Find information on Lumbar Foraminal Stenosis diagnosis, including ICD-10 codes, clinical documentation requirements, and healthcare coding guidelines. Learn about symptoms, treatment options, and medical billing best practices for Lumbar Foraminal Stenosis. This resource provides guidance for accurate and efficient medical coding and documentation for healthcare professionals dealing with Lumbar Foraminal Narrowing and nerve compression in the lower back.
Also known as
Spinal stenosis
Narrowing of the spinal canal.
Low back pain
Pain in the lower region of the back.
Sciatica
Pain radiating along the sciatic nerve.
Other nervous system disorders
Catch-all for other specified nervous system issues.
Follow this step-by-step guide to choose the correct ICD-10 code.
Is stenosis at single vertebral level?
Yes
Right or Left side affected?
No
Multiple levels, same side?
When to use each related code
Description |
---|
Lumbar Foraminal Stenosis |
Lumbar Spinal Stenosis |
Lumbar Disc Herniation |
Using unspecified codes (e.g., M48.0) when more specific foraminal stenosis codes (e.g., M48.06, M48.07) are supported by documentation.
Lack of clear documentation of side (right, left, bilateral) for lumbar foraminal stenosis impacting accurate code assignment (e.g., M48.061, M48.062).
Incorrectly coding congenital or other types of stenosis as acquired lumbar foraminal stenosis, leading to inaccurate reporting and reimbursement.

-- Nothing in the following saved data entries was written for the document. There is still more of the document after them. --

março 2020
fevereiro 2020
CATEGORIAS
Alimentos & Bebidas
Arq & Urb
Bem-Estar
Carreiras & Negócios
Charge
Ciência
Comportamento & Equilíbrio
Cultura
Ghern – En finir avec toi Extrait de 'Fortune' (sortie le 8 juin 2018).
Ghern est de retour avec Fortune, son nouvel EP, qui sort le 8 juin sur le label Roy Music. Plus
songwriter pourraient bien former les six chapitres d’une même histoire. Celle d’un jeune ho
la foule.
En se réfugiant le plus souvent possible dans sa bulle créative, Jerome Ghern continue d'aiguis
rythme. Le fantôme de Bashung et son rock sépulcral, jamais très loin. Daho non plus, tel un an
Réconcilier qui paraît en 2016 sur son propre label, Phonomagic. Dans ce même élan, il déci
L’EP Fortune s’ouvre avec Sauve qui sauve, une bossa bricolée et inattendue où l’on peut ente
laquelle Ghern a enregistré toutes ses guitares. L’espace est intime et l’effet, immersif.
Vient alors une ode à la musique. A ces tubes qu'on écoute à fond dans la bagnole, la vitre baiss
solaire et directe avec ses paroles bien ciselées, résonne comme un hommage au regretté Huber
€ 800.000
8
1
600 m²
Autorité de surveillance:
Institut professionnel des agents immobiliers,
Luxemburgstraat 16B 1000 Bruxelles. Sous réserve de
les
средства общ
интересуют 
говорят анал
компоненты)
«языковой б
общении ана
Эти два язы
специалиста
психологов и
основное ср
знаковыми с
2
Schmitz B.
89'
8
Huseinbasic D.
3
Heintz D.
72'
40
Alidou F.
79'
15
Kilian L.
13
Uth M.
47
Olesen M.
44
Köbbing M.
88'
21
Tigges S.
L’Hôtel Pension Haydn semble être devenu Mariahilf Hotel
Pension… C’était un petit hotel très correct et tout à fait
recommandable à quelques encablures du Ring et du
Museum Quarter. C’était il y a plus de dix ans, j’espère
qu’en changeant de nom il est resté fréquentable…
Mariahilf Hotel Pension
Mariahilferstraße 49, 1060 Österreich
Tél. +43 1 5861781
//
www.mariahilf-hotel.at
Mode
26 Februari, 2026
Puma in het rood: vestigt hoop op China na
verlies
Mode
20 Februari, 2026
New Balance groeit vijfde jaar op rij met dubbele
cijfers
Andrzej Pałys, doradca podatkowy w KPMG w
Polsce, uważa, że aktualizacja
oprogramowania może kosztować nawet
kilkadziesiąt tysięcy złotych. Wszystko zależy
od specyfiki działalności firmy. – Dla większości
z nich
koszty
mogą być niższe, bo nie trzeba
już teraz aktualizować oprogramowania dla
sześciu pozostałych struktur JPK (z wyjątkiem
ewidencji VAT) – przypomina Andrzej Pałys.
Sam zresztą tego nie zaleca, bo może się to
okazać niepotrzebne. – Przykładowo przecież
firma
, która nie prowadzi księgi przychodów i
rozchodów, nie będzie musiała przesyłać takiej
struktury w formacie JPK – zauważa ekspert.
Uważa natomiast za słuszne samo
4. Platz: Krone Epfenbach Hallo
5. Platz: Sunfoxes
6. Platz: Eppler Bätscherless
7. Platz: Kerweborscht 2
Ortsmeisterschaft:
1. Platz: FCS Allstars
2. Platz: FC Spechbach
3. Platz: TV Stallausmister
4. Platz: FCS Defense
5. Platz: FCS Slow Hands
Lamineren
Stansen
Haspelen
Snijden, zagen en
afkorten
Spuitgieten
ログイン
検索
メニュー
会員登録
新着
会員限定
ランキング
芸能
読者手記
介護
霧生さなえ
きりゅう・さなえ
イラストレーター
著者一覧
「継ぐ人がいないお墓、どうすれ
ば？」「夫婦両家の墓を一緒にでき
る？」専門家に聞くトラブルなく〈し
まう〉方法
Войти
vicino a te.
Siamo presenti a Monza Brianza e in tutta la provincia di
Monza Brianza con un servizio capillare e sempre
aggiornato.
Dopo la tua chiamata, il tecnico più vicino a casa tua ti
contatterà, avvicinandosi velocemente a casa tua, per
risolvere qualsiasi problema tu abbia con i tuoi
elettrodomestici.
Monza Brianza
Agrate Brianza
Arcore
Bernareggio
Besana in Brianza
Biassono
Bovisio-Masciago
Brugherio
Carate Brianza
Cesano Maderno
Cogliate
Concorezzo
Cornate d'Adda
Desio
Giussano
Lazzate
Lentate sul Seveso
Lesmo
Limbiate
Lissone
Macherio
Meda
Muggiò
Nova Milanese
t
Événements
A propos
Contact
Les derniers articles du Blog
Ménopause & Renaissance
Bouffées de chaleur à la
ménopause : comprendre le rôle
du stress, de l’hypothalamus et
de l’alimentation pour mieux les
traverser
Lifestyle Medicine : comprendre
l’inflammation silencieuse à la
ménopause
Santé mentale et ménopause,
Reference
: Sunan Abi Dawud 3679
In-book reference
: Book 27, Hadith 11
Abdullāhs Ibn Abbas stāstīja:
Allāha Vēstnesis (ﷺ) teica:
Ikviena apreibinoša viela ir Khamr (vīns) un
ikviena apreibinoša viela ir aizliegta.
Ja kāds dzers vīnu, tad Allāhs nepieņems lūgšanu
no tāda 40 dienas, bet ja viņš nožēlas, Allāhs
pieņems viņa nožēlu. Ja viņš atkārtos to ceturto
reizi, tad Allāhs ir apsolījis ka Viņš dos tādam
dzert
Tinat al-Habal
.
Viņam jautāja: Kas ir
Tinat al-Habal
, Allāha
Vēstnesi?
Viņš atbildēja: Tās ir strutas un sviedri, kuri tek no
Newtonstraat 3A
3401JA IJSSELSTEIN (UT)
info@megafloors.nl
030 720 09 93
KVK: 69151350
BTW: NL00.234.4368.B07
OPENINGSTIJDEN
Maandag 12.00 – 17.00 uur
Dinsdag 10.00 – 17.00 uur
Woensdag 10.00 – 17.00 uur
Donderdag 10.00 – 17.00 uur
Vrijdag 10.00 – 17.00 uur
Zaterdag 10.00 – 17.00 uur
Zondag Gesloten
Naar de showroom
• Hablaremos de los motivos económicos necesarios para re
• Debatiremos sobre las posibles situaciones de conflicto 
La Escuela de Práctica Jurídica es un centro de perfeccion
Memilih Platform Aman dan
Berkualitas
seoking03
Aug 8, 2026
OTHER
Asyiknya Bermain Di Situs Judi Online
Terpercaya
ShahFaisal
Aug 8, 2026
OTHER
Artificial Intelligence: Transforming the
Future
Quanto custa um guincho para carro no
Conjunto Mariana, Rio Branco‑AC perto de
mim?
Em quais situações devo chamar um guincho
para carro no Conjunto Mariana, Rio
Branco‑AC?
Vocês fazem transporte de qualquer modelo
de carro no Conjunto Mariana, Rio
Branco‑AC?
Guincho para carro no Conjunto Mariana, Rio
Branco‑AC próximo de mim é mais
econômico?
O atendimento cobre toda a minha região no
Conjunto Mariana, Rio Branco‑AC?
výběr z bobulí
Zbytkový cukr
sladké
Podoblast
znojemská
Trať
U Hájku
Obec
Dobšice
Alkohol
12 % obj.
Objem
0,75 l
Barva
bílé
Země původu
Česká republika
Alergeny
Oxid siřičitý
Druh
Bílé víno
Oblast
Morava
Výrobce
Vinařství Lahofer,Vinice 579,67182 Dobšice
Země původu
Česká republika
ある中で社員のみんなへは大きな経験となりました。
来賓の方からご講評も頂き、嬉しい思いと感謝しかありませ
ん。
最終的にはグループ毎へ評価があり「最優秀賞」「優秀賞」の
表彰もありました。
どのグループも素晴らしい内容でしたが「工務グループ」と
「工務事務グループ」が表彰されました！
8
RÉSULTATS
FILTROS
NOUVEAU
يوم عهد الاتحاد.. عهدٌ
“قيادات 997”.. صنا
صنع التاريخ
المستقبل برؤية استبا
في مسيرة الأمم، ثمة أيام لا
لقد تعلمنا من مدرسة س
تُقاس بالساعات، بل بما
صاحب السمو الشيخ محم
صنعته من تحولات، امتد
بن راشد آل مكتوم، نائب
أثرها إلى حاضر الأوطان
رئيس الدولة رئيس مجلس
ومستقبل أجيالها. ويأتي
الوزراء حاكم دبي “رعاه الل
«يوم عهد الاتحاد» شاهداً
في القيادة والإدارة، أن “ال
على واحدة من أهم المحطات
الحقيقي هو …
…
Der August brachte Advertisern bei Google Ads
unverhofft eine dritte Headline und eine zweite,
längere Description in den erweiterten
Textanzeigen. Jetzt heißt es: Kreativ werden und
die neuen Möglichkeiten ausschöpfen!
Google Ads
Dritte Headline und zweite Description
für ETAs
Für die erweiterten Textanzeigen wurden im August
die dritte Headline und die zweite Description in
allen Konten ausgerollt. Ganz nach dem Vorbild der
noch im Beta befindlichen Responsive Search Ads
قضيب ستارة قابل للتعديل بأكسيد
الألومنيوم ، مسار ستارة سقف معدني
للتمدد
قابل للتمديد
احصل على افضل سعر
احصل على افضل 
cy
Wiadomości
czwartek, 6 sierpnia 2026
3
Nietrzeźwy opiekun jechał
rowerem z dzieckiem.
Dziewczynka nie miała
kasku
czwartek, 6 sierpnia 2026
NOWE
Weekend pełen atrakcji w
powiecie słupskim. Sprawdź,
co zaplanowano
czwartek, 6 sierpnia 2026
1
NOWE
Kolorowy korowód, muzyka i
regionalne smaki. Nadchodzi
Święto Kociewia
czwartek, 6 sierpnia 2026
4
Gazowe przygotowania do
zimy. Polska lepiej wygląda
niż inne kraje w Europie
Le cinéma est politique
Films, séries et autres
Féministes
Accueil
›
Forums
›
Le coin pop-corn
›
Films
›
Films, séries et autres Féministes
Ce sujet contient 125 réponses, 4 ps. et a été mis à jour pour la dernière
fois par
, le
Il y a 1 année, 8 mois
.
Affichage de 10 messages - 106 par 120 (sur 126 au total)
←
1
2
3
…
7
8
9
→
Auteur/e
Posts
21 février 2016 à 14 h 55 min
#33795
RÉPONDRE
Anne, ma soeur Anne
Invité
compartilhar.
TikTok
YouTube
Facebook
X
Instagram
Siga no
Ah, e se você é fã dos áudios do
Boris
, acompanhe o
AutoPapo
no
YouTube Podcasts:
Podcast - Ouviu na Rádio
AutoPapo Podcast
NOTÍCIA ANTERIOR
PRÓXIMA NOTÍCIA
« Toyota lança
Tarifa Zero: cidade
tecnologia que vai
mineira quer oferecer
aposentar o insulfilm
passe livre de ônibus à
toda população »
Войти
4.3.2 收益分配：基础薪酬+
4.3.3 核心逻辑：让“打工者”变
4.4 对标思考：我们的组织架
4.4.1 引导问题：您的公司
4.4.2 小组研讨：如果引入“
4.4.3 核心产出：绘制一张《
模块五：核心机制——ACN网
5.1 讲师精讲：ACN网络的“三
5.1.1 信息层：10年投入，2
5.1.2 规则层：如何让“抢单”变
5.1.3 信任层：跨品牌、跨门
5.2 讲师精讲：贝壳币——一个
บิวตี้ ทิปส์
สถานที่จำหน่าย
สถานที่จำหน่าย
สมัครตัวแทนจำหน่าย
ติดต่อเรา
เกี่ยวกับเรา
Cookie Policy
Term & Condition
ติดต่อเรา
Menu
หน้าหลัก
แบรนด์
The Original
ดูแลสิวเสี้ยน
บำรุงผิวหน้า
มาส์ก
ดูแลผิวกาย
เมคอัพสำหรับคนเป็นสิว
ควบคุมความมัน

Patient presents with complaints consistent with lumbar foraminal stenosis. Symptoms include radiating pain, numbness, tingling, andor weakness in the lower back, buttock, hip, leg, andor foot. The patient reports the pain may be described as sharp, burning, or electric-like and is often exacerbated by activities that extend or rotate the spine such as standing, walking, or twisting. On physical examination, there may be limited range of motion in the lumbar spine, tenderness to palpation over the affected nerve root, and positive straight leg raise test or other neurological deficits consistent with nerve root compression. Neurogenic claudication, radiculopathy, and lumbar spine pain are key features discussed. Differential diagnoses considered include lumbar disc herniation, lumbar spinal stenosis, facet joint arthritis, and piriformis syndrome. Imaging studies such as MRI or CT scan of the lumbar spine may be ordered to confirm the diagnosis and assess the degree of foraminal narrowing. Initial treatment plan includes conservative management with physical therapy focusing on exercises to improve posture, core strength, and flexibility, pain management with NSAIDs or other analgesics, and activity modification. Further evaluation by a spine specialist may be warranted if symptoms do not improve with conservative treatment. Surgical options such as lumbar foraminotomy or laminectomy may be considered in cases of severe nerve compression or persistent disabling pain. Patient education regarding proper body mechanics and posture is essential for long-term symptom management. The patient's prognosis depends on the severity of the stenosis and the individual's response to treatment. Follow-up appointment scheduled to assess treatment efficacy and adjust the plan as needed.